**Activity:** List each line in the entries below that includes the word "which".

**Data provided:**

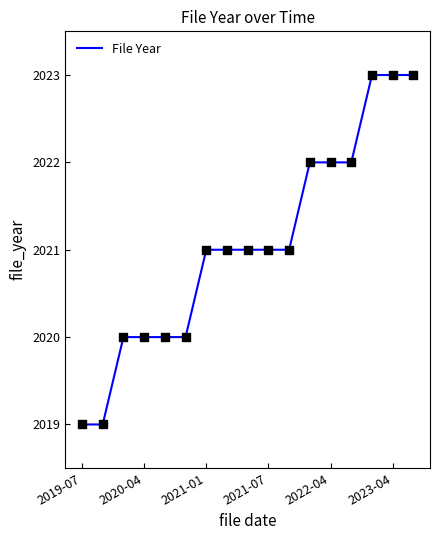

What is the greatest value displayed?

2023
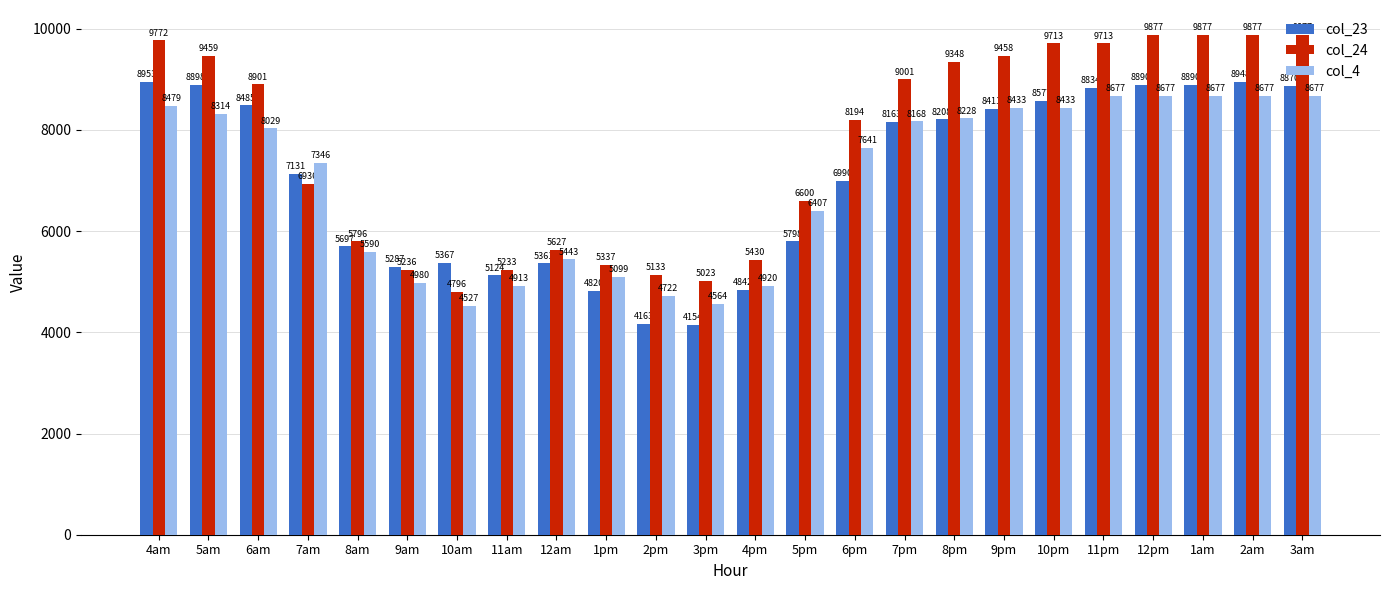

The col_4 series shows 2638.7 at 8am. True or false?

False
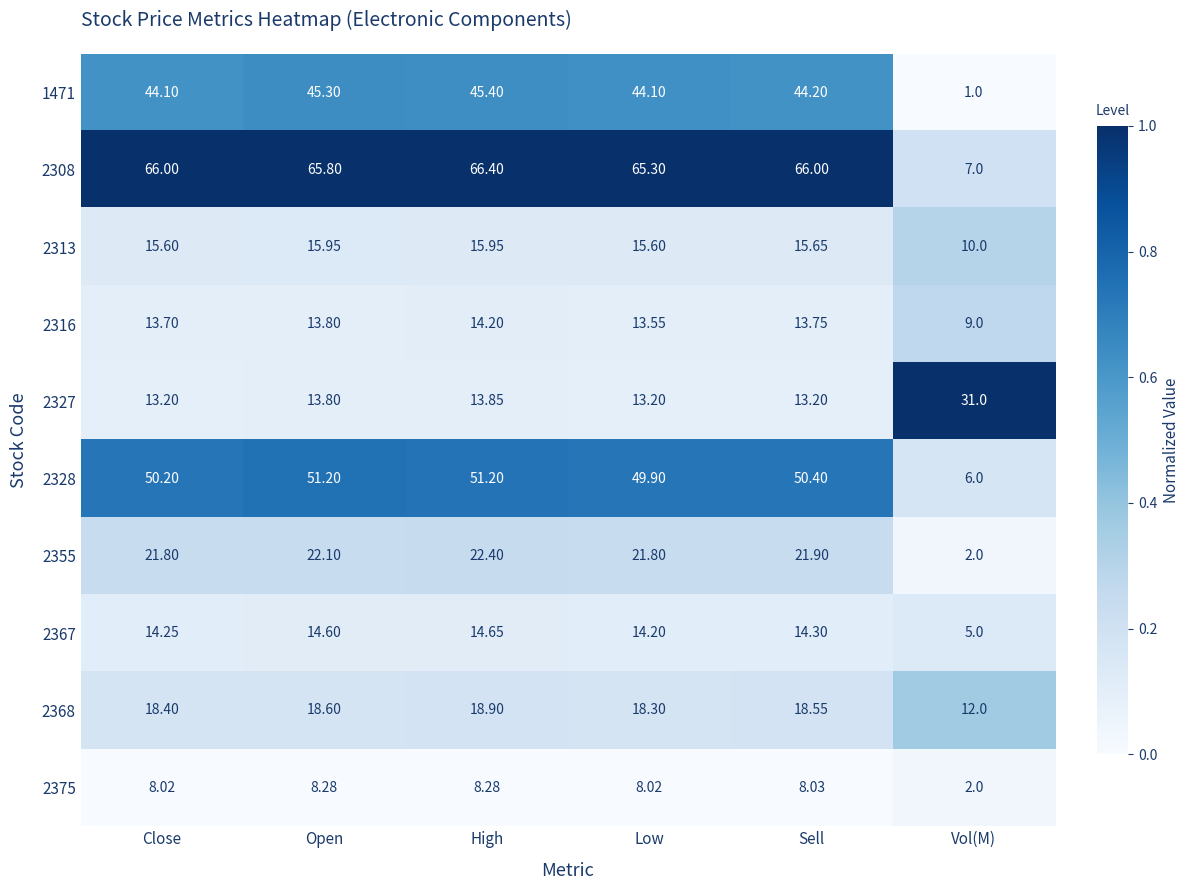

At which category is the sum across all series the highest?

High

**Result:**
At which category is the sum across all series the highest?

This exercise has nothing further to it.